金翅鳥院のブログ

天台寺門宗非法人の祈祷寺院です。

殺生とは

生き物を殺すのが殺生なら病原菌を薬で殺すのはどうなんだろうという質問。

結論から言えば仏教のいう殺生の概念には当たらないと思う。当時の概念に病の本が細菌とは思われていない。

厳密には生き物を殺すのがそのまま殺生ではない。

それをいうなら野菜だって生きている。

では殺生とは何かだがまず有情といって感情の働きのあるものをいうのだと思う。

昆虫はどうか?喜怒哀楽はわからないが捕まえようとすれば逃げるのはやはり情動はあるというべきだ。

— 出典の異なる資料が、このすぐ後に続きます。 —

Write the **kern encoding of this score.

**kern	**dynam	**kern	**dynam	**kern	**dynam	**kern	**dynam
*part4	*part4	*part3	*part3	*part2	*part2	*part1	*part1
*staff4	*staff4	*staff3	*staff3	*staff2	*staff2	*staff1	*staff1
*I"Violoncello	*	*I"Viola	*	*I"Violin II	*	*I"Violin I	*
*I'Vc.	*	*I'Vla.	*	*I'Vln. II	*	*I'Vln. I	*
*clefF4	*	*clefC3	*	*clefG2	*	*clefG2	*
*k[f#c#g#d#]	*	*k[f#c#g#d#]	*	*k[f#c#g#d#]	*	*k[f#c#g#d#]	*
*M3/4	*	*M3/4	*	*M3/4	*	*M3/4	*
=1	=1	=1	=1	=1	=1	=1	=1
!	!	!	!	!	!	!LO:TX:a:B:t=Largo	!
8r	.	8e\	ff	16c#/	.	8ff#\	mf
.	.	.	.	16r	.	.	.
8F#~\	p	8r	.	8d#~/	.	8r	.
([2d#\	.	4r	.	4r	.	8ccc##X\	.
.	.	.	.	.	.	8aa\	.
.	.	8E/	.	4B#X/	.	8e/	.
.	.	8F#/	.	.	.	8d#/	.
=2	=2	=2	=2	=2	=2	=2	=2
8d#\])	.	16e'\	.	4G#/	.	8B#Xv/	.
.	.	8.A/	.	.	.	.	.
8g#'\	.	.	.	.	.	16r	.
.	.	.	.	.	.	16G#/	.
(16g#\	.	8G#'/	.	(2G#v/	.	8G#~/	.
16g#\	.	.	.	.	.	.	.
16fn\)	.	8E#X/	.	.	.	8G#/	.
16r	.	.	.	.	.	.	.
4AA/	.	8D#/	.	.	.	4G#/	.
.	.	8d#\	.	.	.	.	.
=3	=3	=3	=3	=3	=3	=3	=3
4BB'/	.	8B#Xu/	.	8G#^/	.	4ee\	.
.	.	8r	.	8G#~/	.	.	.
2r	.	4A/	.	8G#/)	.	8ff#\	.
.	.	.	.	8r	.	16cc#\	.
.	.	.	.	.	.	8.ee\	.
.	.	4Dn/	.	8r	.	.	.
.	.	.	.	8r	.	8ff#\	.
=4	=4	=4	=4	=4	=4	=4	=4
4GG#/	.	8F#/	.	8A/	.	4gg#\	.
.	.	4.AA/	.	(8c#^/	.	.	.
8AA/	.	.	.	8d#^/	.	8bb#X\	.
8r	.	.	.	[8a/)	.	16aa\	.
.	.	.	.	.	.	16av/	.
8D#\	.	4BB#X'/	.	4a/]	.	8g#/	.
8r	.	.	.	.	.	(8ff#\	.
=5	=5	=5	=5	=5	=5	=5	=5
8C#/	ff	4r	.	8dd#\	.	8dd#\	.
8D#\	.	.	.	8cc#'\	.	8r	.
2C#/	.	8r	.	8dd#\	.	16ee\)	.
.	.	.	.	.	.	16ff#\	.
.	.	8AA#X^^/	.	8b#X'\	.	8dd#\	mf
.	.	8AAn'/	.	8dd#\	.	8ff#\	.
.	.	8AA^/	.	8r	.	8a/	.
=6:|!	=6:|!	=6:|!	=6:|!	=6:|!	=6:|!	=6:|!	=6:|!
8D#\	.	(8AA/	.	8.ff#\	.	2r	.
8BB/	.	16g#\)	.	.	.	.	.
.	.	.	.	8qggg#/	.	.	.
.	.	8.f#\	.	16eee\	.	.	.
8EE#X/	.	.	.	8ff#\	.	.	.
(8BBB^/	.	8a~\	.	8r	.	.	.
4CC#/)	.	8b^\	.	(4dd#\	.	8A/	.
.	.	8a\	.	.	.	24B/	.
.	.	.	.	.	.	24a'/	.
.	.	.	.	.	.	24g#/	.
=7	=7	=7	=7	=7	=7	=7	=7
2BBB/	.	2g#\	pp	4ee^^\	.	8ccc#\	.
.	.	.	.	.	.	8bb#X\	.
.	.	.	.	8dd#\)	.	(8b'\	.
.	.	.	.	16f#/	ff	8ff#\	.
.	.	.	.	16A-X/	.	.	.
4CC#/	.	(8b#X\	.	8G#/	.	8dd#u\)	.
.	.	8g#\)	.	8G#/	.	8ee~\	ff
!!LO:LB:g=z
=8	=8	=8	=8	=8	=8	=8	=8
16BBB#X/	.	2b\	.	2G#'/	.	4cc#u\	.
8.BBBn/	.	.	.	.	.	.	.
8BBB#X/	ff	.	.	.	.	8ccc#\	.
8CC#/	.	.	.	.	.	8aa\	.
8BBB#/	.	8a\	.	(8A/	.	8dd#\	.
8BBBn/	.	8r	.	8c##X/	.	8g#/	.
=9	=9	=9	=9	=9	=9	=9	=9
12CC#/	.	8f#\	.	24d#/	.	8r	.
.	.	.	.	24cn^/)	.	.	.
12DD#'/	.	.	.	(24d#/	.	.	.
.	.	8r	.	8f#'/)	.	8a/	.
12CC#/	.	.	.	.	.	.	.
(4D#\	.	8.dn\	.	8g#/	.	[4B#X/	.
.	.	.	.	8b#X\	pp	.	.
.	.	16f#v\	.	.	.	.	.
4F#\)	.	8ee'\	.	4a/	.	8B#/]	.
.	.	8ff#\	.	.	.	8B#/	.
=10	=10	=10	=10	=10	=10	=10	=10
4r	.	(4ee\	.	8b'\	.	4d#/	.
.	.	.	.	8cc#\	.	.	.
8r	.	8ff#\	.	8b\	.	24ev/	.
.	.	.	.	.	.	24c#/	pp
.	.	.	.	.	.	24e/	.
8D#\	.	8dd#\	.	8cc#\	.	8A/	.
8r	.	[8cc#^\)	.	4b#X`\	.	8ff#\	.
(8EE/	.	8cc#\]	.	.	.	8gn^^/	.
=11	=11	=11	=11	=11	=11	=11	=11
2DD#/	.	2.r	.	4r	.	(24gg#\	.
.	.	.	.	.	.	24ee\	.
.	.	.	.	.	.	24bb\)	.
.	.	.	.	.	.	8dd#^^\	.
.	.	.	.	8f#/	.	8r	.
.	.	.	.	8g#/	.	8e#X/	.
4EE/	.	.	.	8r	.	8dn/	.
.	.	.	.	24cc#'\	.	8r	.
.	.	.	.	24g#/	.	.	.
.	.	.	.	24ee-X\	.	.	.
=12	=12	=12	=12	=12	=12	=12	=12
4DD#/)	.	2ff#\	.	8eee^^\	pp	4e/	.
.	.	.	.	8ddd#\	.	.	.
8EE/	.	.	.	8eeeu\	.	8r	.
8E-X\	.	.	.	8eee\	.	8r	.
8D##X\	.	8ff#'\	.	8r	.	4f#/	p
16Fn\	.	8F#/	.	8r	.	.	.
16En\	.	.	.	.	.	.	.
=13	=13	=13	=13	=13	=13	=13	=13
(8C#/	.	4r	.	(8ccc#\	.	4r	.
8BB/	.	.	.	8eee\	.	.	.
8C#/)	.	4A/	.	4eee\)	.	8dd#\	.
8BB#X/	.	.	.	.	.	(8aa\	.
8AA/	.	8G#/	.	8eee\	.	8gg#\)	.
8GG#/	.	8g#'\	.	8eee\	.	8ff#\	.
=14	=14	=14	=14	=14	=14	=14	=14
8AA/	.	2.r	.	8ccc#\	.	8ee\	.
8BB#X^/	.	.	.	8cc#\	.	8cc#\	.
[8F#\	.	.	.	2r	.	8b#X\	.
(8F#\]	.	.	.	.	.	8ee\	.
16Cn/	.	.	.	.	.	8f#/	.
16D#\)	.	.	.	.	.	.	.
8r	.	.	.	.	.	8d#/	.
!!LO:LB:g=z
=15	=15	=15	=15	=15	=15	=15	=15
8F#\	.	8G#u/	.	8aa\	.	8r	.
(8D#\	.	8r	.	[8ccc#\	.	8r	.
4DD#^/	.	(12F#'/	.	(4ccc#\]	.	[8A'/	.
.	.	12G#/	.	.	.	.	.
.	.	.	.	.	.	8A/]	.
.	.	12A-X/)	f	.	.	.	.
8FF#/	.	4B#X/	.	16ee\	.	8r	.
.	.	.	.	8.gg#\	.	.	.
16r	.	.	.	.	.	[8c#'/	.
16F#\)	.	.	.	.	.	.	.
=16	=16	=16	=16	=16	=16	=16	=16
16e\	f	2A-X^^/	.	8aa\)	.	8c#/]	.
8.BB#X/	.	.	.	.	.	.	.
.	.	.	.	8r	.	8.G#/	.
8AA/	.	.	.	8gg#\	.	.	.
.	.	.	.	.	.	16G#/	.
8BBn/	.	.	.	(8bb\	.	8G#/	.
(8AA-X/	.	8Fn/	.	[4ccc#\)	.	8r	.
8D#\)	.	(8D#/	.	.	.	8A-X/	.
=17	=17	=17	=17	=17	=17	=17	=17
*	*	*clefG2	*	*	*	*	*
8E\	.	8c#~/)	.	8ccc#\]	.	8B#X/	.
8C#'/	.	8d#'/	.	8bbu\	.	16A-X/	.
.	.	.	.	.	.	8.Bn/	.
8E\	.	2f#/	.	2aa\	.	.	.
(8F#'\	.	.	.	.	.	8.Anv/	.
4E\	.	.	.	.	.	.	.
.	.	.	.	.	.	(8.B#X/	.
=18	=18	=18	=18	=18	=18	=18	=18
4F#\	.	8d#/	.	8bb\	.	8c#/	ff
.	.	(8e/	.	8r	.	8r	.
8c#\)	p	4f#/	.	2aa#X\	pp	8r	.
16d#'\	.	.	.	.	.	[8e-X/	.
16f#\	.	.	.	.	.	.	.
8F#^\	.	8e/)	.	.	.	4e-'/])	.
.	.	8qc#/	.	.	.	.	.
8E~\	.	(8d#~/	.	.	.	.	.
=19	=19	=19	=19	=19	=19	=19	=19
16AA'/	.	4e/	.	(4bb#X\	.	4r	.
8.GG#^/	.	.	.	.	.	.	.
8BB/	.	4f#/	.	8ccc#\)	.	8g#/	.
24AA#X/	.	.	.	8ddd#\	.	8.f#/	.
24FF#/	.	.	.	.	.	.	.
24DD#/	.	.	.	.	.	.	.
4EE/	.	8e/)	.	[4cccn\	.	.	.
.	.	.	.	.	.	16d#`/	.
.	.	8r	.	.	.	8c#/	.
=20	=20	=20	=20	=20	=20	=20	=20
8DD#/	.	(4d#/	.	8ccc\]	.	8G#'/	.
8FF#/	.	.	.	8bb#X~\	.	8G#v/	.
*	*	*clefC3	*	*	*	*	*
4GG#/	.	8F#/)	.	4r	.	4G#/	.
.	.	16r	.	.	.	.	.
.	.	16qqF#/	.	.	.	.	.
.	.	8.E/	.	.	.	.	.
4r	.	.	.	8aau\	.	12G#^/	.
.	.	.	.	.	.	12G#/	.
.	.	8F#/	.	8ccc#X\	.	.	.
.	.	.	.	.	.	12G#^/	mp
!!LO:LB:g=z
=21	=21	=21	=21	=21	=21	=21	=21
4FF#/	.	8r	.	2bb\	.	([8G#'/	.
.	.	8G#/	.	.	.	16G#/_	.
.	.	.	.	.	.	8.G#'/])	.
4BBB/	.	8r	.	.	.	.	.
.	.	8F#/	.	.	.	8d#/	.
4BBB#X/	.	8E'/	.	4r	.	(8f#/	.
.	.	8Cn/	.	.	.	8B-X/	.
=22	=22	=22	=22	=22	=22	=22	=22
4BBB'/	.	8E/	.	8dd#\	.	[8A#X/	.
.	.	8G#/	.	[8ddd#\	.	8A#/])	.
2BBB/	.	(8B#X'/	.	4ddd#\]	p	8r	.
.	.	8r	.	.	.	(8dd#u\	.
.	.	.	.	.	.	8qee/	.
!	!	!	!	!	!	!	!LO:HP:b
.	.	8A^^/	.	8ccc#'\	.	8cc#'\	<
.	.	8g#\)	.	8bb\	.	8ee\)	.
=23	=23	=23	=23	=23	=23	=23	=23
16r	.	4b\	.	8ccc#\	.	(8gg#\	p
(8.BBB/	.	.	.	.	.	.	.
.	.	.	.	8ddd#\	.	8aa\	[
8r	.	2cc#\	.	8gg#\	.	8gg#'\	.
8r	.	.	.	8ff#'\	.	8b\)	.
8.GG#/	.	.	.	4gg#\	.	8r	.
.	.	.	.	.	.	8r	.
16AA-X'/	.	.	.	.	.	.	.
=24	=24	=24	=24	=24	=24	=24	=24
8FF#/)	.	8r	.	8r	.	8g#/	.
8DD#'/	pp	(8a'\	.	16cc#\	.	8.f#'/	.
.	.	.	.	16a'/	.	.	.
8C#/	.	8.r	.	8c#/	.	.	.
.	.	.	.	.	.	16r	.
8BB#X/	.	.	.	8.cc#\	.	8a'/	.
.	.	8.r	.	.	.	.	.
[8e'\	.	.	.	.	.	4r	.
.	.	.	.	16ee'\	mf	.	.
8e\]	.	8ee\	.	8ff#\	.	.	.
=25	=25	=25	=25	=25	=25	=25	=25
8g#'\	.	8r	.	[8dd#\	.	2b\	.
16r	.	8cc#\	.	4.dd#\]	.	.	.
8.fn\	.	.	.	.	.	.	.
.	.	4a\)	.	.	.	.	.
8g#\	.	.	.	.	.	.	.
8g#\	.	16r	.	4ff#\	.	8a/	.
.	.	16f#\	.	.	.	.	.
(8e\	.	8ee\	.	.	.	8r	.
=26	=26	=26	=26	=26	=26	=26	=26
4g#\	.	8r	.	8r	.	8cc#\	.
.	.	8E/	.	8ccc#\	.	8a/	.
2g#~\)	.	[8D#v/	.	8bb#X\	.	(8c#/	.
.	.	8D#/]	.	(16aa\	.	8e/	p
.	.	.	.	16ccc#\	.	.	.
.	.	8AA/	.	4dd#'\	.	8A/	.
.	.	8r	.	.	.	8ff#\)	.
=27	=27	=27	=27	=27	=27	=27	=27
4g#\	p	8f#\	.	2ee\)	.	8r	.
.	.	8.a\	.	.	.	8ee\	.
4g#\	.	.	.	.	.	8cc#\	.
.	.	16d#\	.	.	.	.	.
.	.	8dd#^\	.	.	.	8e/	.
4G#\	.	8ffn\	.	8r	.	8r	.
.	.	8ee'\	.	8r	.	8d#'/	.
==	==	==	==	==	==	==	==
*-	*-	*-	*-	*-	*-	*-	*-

涅槃図で釈尊の死にあつまる生き物がその辺を代表していると思う。

華厳経では仏陀を殺すのが一番罪が重く、ついで人間、動物となっている。慈悲や愛の深いものを殺すほどにいけないと考えるのだろう。

犬やネコなどを虐殺するのはもってのほかだ。仏教者なら食べなくていい生き物を興味本意に食べるなどもどうかと思う。

私たちは殺さないで生きられない。生命すべてがそうだ。なればこそ無用に殺してはいけないのだと思う。